If you encounter a bear in Yellowstone Park, the best strategy to escape unscathed will depend on what kind of bear you are dealing with.

What To Do If You See A Black Bear?

Black bears will be easier to deal with than grizzlies, which are bigger and more aggressive. Black bears can associate people with food, and lose their natural fear of people. Garbage, packed food, greasy barbecues, pet food, and even consumables like toothpaste all have a possibility of attracting bears. Sealing anything a bear may try to eat in air-tight containers and bear barrels is a good way to prevent black bears from rustling around your camp.

Black bears have poor eyesight. In order to prevent accidentally surprising a black bear, make noise while you’re out in the park. This will alert bears in the area to your presence, hopefully deterring black bears who might cross your path. Singing, clapping, whistling, or other noisemaking is useful. You can also attach a bell to your backpack.

If these preventative measures fail and you are face to face with a black bear, it is important to keep your cool and remain calm. Do not panic, turn around, or run away. Predators like black bears will instinctually chase anything running away. They are impossible to outrun. Do not attempt to get away by climbing a tree, as they are excellent tree climbers. Black bears are naturally curious, so they may just be interested in smelling you. Back away from the bear slowly, without taking your eyes off the bear, and place any clothing or items you have on the ground as you retreat. The black bear will likely stop to have a sniff of your things. Putting down a hat, coat, backpack, or camping equipment for the bear to smell gives you a chance to get away.

Stand your ground against a black bear. They may bluff an attack. Black bears may run up to a person, stomp at them, then run off without touching the human. While it is not easy to tell if the black bear is truly bluffing or not, it is important to make yourself appear large and unmoving in order to deter a true attack.

If a black bear attacks you, fight back. Make as much loud noise as you can while using all your might against the bear. The eyes and snout are the most vulnerable. If you have bear spray or another type of pepper spray, use it. By hitting the bear in the face with your hands, fists, teeth, or any rocks, sticks, or another weapon you can find, the black bear may give up. Once you have demonstrated that you are willing to fight to the death, the black bear will likely leave.
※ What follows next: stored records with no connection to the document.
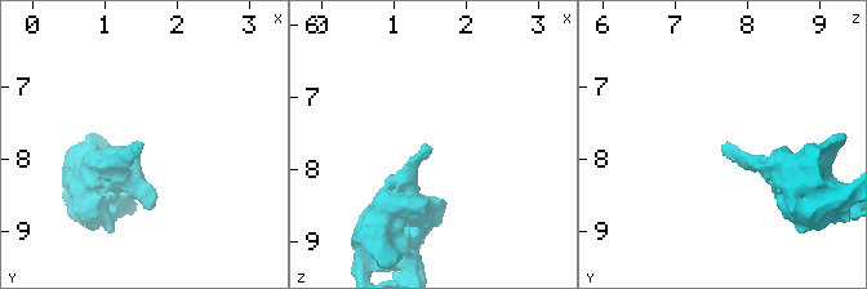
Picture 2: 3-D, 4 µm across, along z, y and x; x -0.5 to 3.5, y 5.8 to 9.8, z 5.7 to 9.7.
{"why": "need the tissue", "act": "look", "view": "em", "slice": "planes", "show": "tint", "at": [1.50, 7.80, 7.70]}

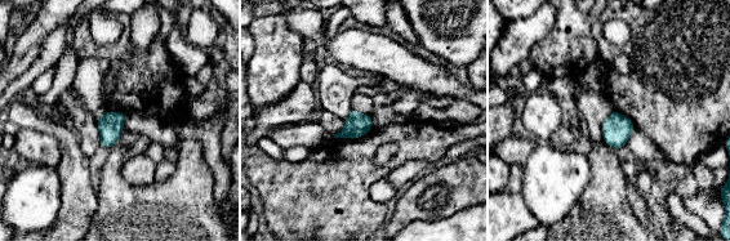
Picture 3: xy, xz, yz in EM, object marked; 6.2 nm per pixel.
{"why": "what lies round it", "act": "look", "view": "em", "slice": "planes", "show": "letters", "at": "same"}

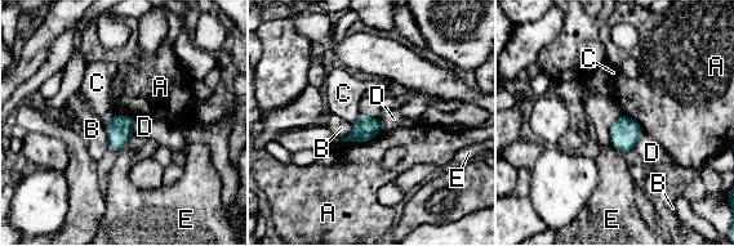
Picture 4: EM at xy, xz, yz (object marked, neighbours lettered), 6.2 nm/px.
{"longest_contact_nm": ["E", 260], "act": "pass", "each": {"A": "other", "B": "other", "C": "other", "D": "other", "E": "other"}, "border": {"pic": 4, "px": [[622, 113], [610, 128], [622, 153]]}, "found": "none of them fits"}

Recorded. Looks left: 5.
{"act": "look", "view": "em", "slice": "planes", "show": "tint", "at": [3.65, 5.35, 5.30]}

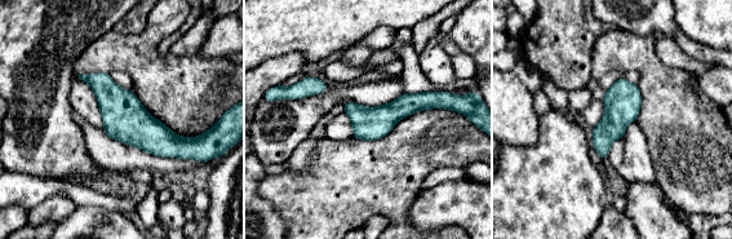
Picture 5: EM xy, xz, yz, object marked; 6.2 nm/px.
{"act": "look", "view": "em", "slice": "planes", "show": "letters", "at": "same"}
What To Do If You See A Grizzly Bear 

Grizzly bears are much harder to deter and defeat than black bears. While most black bear encounters occur because they are seeking food from humans, most grizzly bear attacks happen when humans get too close to grizzly cubs and the mother grizzly bear attacks to protect their young.

Like with black bears, being careful with food storage and smells can help prevent grizzly bears from being attracted to your campsite. Making noise while in the park can also help prevent you from finding yourself close to a bear. Unlike black bears, grizzlies can occasionally identify humans as prey if they are injured, sick, or too young to know better.
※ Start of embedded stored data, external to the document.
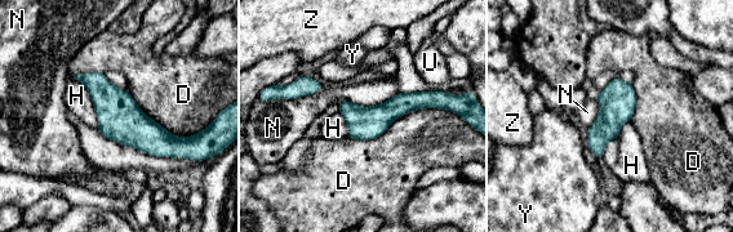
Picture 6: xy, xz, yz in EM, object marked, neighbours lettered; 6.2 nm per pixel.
{"width_nm": 200, "act": "pass", "each": {"D": "other", "H": "other", "N": "other", "U": "other", "Y": "other", "Z": "other"}, "runs_along": {"pic": 6, "px": [[81, 77], [143, 134], [187, 144]]}, "found": "all the same cell"}

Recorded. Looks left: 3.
{"why": "thick end", "act": "look", "view": "em", "slice": "planes", "show": "letters", "at": [6.25, 5.85, 2.85]}

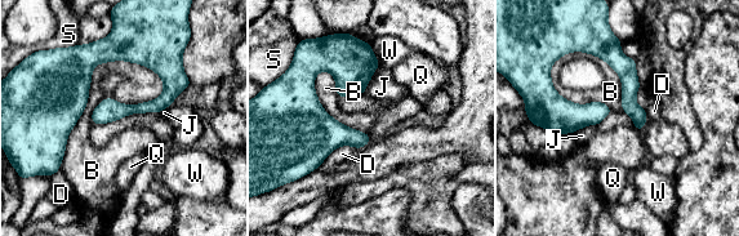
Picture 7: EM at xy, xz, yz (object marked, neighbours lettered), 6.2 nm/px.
{"longest_contact_nm": ["B", 850], "act": "pass", "each": {"B": "other", "D": "other", "J": "other", "Q": "other", "S": "other", "W": "other"}, "found": "no lettered fragment goes on from it"}

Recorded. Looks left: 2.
{"act": "done", "edits": [], "rest": "unchecked"}

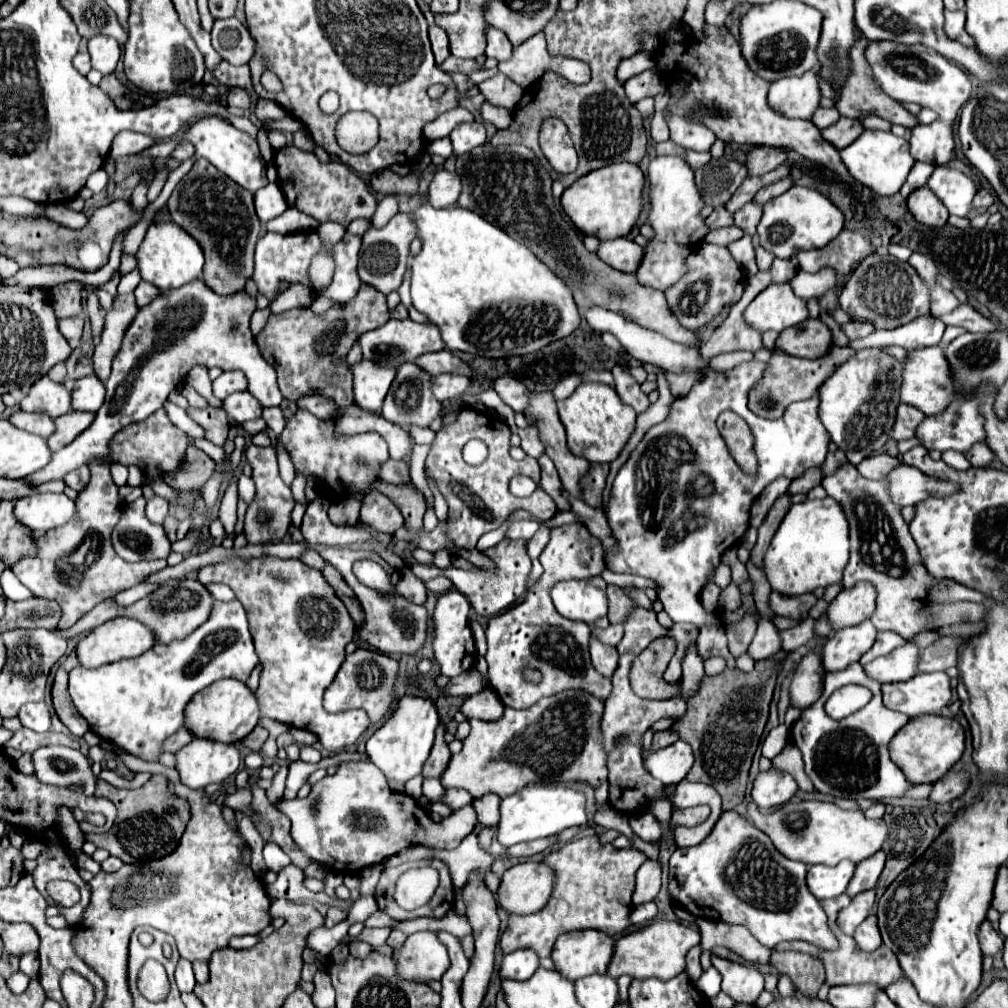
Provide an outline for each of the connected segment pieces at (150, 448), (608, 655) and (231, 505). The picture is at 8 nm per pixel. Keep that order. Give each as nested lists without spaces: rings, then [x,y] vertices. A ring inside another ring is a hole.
[[[159,409],[151,417],[123,429],[123,433],[119,433],[115,441],[111,441],[115,461],[119,461],[121,465],[137,465],[149,479],[175,471],[181,465],[185,447],[187,447],[187,435],[169,421],[165,409]]]
[[[591,637],[589,639],[589,651],[591,651],[591,659],[595,669],[605,675],[611,677],[613,671],[617,669],[617,649],[611,645],[603,645],[599,639]]]
[[[229,483],[223,501],[219,506],[219,520],[223,523],[229,537],[235,537],[235,523],[237,523],[237,483]]]

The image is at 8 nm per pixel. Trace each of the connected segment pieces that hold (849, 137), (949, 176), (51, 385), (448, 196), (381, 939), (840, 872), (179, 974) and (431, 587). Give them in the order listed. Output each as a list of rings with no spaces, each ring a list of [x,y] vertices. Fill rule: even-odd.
[[[841,117],[837,123],[833,123],[831,127],[823,129],[823,139],[827,139],[835,149],[843,149],[847,145],[851,145],[861,133],[861,121],[859,119],[849,119],[849,117]]]
[[[937,165],[927,185],[943,201],[951,215],[967,217],[967,213],[971,213],[977,185],[967,175],[945,165]]]
[[[47,375],[41,377],[29,391],[29,395],[19,405],[23,411],[35,411],[35,413],[49,413],[51,417],[59,417],[71,411],[71,391],[51,381]]]
[[[445,169],[437,171],[429,185],[429,203],[435,207],[449,207],[457,203],[459,195],[461,195],[459,175]]]
[[[383,927],[383,929],[363,929],[363,933],[359,935],[359,937],[355,937],[355,939],[359,939],[359,941],[365,941],[365,943],[369,943],[371,947],[383,947],[383,945],[387,945],[387,937],[389,937],[389,933],[391,933],[393,929],[391,927]]]
[[[841,861],[835,867],[811,865],[807,871],[807,885],[819,901],[829,897],[839,897],[845,893],[853,873],[855,873],[855,863],[851,861]]]
[[[179,959],[177,969],[175,969],[175,981],[181,993],[191,993],[195,987],[195,977],[193,977],[193,969],[191,963],[187,959]]]
[[[443,575],[425,581],[425,589],[427,589],[427,591],[433,591],[433,593],[445,593],[445,591],[449,589],[449,585],[451,585],[449,579],[443,577]]]

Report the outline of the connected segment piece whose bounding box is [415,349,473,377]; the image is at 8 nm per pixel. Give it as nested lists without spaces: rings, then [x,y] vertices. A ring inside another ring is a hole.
[[[443,349],[437,353],[427,353],[423,357],[419,357],[415,363],[419,363],[423,369],[427,369],[431,375],[441,375],[441,373],[455,373],[455,375],[465,375],[465,377],[473,377],[473,371],[469,369],[467,363],[463,363],[457,355],[453,355],[451,351]]]

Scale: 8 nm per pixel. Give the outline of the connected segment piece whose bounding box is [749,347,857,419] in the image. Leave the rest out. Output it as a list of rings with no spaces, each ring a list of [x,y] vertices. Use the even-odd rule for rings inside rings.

If you end up seeing a grizzly bear, do not run away. They can run faster than an Olympic sprinter so you can’t outrun them. Remain calm and do not yell.

Try to not look threatening while backing away. Do not make eye contact and use a quiet, soothing voice to talk to the bear. You cannot scare off a grizzly with loud noise or looking big. Try to appear small and nonthreatening. If the bear is far away, take another route and try to get away. If the bear 50 to 100 yards away, it is close enough to charge you.
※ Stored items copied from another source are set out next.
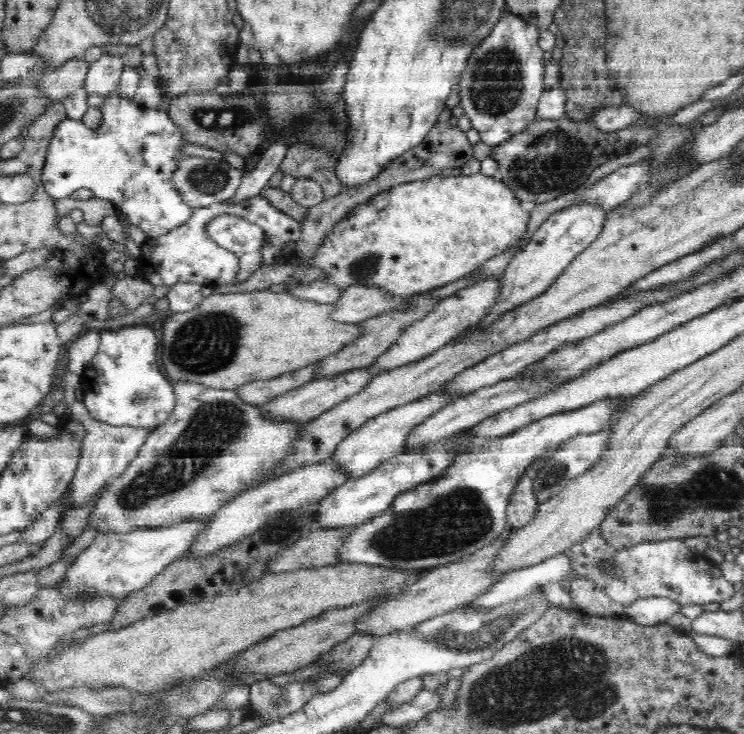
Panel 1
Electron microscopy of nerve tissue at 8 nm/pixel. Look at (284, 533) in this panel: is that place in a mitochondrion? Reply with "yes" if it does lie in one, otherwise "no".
yes

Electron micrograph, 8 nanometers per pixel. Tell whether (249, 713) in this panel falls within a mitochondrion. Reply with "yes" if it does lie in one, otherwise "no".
no

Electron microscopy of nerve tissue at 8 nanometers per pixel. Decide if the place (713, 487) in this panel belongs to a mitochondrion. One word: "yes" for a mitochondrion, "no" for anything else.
yes

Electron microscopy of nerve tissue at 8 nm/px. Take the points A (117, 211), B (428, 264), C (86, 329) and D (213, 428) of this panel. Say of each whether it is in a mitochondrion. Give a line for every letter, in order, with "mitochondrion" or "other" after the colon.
A: other
B: other
C: other
D: mitochondrion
If a grizzly bear charges you, use bear spray. If you don’t have any, do not fight back. Fighting back will only make the bear angrier: it is time to play dead. Lay on your stomach face down on the ground. To protect your neck, interlock your fingers over the back of your neck. To ensure the bear doesn’t flip you over onto your back, spread your legs wide apart. Grizzly bears will usually leave you alone once they realize that you are not a threat. If the bear is actively trying to eat you (which is rare), you can try to fight back, but this is the last resort as they are almost impossible to fight off.